Caminó unos metros y, al acercarme a ella, se subió al autobús; confirmé que era ella. Chocamos miradas durante un segundo que se sintió como minutos, dentro de una atmósfera de sensaciones difíciles de explicar, donde ni la escritura ni la pintura —siendo las formas más abstractas de expresar las cosas— podrían lograrlo. En ese momento, decidí dejar el miedo atrás y, ¿por qué no?, intentar conocer a esa chica. De pronto, podría valer la pena…
Estoy a centímetros de ti. Tu cabello tapaba parte de tu cara y no dejaba apreciar tus lindos cachetes ni esos ojos radiantes que parecía que me hablaban, dándome todo el valor que me faltaba. Tú tenías la mirada fija en el celular y yo la tenía fijada en ti, porque se me hacía imposible apartarla. Decido, con mi mano derecha, tomar tu mejilla para volver tu cara hacia mí suavemente. Me acerco con determinación; miro por un instante tus ojos y acaricio tu piel. El brillo de tu mirada me da el permiso que necesito y decido juntar tus labios con los míos. En ese instante, contemplo la sensación de estar en otra realidad, experimentando algo nunca antes sentido.
Te colocas de espaldas al sol resplandeciente, que intentaba evitar que una nube limitara su brillo y grandeza.
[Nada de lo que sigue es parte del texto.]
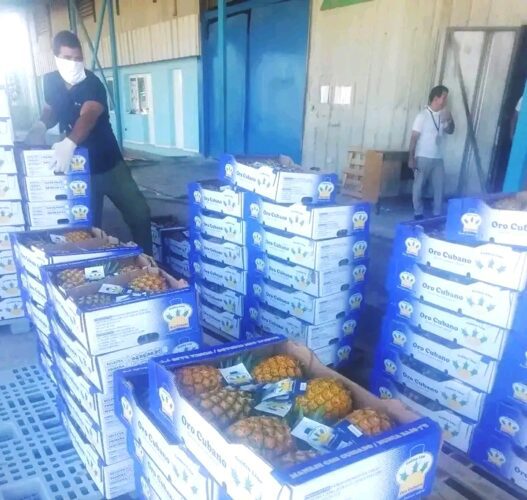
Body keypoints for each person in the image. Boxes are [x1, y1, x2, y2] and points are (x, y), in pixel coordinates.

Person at [25, 31, 152, 254]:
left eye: (78, 58)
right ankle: (92, 265)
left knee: (139, 213)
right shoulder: (50, 81)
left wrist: (69, 142)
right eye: (67, 58)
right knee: (87, 227)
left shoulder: (92, 83)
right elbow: (51, 108)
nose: (73, 64)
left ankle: (148, 260)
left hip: (109, 164)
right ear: (56, 57)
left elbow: (89, 115)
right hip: (79, 169)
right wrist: (41, 125)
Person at [409, 85, 455, 220]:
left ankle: (437, 213)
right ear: (435, 98)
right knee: (419, 186)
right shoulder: (422, 116)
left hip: (438, 157)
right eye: (444, 97)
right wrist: (411, 157)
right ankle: (418, 213)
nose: (445, 100)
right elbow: (414, 137)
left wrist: (449, 120)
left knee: (439, 187)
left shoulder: (443, 114)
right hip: (423, 156)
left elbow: (450, 131)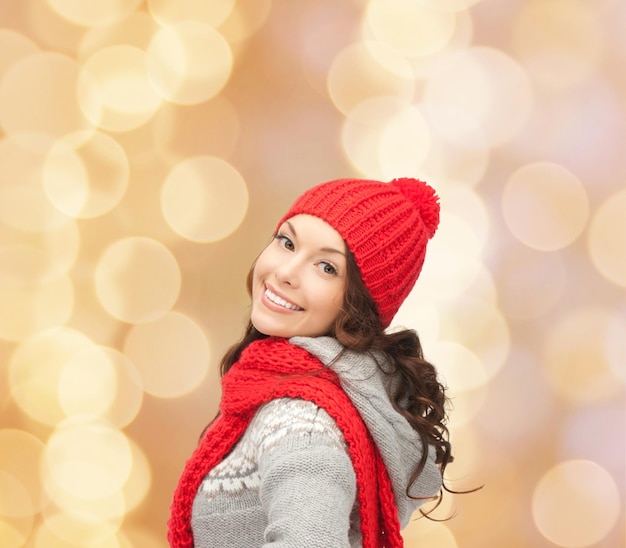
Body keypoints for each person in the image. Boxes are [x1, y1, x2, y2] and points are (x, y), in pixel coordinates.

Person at [168, 177, 454, 547]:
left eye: (326, 267)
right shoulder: (296, 392)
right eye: (287, 243)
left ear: (359, 306)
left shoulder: (302, 423)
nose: (286, 272)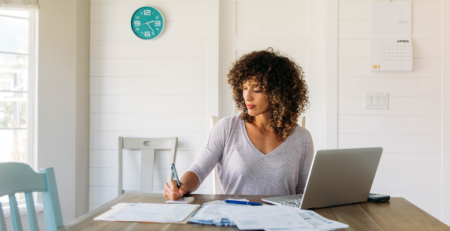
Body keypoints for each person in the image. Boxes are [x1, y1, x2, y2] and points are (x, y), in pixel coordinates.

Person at [164, 48, 314, 200]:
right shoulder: (227, 128)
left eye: (257, 89)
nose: (247, 97)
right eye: (244, 88)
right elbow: (198, 171)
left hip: (283, 220)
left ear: (279, 93)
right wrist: (181, 185)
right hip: (234, 218)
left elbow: (303, 192)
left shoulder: (301, 137)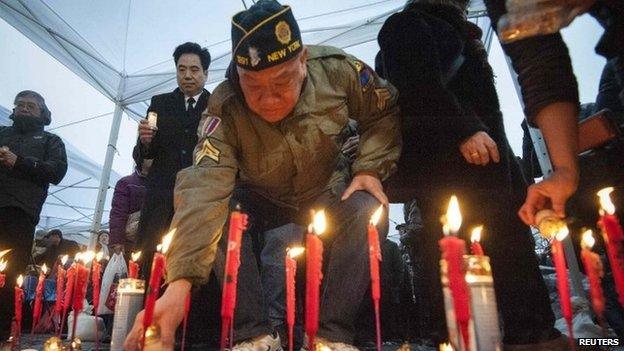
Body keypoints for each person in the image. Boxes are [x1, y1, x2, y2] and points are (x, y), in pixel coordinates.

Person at [124, 1, 401, 350]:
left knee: (367, 208)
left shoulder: (337, 71)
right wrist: (178, 284)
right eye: (253, 86)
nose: (270, 100)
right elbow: (203, 188)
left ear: (302, 60)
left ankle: (331, 335)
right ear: (238, 77)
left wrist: (369, 169)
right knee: (220, 212)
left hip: (326, 188)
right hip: (261, 197)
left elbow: (385, 109)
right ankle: (252, 334)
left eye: (282, 81)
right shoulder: (223, 107)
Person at [377, 1, 566, 349]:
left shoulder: (456, 30)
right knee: (457, 259)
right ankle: (460, 339)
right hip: (448, 172)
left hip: (491, 172)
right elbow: (414, 84)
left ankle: (530, 335)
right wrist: (463, 130)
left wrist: (519, 181)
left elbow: (489, 115)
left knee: (509, 251)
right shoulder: (407, 23)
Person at [133, 42, 211, 273]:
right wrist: (145, 141)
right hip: (162, 196)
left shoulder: (217, 105)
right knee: (153, 258)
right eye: (181, 69)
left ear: (205, 73)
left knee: (192, 259)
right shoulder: (160, 103)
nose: (187, 75)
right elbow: (145, 154)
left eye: (194, 70)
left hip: (199, 196)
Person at [0, 90, 67, 345]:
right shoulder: (1, 132)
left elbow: (56, 171)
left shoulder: (51, 141)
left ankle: (3, 330)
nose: (25, 109)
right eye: (21, 105)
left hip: (20, 214)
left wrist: (19, 162)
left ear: (43, 113)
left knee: (9, 275)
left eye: (31, 106)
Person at [108, 156, 150, 254]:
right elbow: (118, 213)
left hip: (153, 239)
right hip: (130, 241)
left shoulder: (163, 183)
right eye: (149, 156)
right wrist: (117, 241)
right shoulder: (126, 183)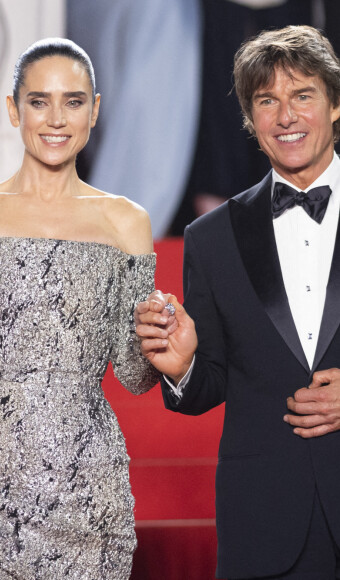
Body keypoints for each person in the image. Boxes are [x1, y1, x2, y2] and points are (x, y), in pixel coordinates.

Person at [0, 38, 161, 578]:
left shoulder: (127, 223)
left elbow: (134, 374)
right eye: (38, 101)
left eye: (73, 102)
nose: (56, 119)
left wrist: (160, 338)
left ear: (95, 110)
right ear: (12, 109)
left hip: (89, 490)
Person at [136, 24, 340, 580]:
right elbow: (211, 384)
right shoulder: (211, 237)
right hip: (265, 525)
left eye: (303, 96)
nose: (287, 116)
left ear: (336, 104)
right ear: (251, 120)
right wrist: (182, 369)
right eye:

El cielo se pintaba de naranja porque se aproximaba la puesta de ese sol que luchaba por no ser ocultado. Volteo la vista y quedo hipnotizado, deslumbrado por el color marrón de tus ojos, donde los rayos destellan y el sol los besa; unos ojos que le dan luz y felicidad a mi vida.
Al estar abrazado, acostado contigo, siento que el tiempo se para; solo estamos tú y yo. Mi olfato reconoce tu aroma, sabiendo que es su fragancia preferida desde hace mes y medio. Mi piel toca la tuya de manera inconsciente, logrando una paz y tranquilidad que me obliga a concentrarme en el presente. Te levantas y pienso que quieres alejarte, pero no; acercas tu cara a la mía y, al ver esos ojos, me pierdo completamente en ellos. Es un lugar donde la salida es complicada y yo no hago ni el mínimo esfuerzo por salir. Veo que te pones muy cerca de mí, no puedo aguantar las ganas de besarte y me doy cuenta de que me he enamorado…
Y podría decir que ha valido la pena haber dejado el miedo atrás.